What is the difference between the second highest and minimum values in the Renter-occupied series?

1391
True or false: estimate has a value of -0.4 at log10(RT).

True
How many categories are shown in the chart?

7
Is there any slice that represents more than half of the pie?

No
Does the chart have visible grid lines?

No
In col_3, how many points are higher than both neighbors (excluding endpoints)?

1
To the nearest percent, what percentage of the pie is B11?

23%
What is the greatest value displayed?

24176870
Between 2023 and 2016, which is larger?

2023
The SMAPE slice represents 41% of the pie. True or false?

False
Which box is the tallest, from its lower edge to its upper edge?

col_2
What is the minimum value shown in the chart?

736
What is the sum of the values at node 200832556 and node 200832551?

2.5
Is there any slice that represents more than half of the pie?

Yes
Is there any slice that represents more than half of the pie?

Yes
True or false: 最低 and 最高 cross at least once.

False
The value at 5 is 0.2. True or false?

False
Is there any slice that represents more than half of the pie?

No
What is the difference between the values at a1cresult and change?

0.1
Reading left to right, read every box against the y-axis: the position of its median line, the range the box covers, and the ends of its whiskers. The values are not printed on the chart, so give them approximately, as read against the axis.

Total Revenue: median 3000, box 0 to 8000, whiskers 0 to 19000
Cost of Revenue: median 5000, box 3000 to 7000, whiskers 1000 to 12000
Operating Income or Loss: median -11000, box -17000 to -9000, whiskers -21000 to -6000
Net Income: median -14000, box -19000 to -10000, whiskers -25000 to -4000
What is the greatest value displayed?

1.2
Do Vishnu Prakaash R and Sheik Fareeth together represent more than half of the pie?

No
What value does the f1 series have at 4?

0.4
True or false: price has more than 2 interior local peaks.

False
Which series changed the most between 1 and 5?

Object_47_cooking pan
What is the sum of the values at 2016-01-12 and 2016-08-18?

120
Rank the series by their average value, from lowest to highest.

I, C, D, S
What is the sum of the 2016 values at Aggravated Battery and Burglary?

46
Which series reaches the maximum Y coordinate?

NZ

·····

Reproduce the listing above verbatim, keeping every line and blank line in its original order.

◆ ANSWER TO THE EXERCISE:
What is the difference between the second highest and minimum values in the Renter-occupied series?

1391
True or false: estimate has a value of -0.4 at log10(RT).

True
How many categories are shown in the chart?

7
Is there any slice that represents more than half of the pie?

No
Does the chart have visible grid lines?

No
In col_3, how many points are higher than both neighbors (excluding endpoints)?

1
To the nearest percent, what percentage of the pie is B11?

23%
What is the greatest value displayed?

24176870
Between 2023 and 2016, which is larger?

2023
The SMAPE slice represents 41% of the pie. True or false?

False
Which box is the tallest, from its lower edge to its upper edge?

col_2
What is the minimum value shown in the chart?

736
What is the sum of the values at node 200832556 and node 200832551?

2.5
Is there any slice that represents more than half of the pie?

Yes
Is there any slice that represents more than half of the pie?

Yes
True or false: 最低 and 最高 cross at least once.

False
The value at 5 is 0.2. True or false?

False
Is there any slice that represents more than half of the pie?

No
What is the difference between the values at a1cresult and change?

0.1
Reading left to right, read every box against the y-axis: the position of its median line, the range the box covers, and the ends of its whiskers. The values are not printed on the chart, so give them approximately, as read against the axis.

Total Revenue: median 3000, box 0 to 8000, whiskers 0 to 19000
Cost of Revenue: median 5000, box 3000 to 7000, whiskers 1000 to 12000
Operating Income or Loss: median -11000, box -17000 to -9000, whiskers -21000 to -6000
Net Income: median -14000, box -19000 to -10000, whiskers -25000 to -4000
What is the greatest value displayed?

1.2
Do Vishnu Prakaash R and Sheik Fareeth together represent more than half of the pie?

No
What value does the f1 series have at 4?

0.4
True or false: price has more than 2 interior local peaks.

False
Which series changed the most between 1 and 5?

Object_47_cooking pan
What is the sum of the values at 2016-01-12 and 2016-08-18?

120
Rank the series by their average value, from lowest to highest.

I, C, D, S
What is the sum of the 2016 values at Aggravated Battery and Burglary?

46
Which series reaches the maximum Y coordinate?

NZ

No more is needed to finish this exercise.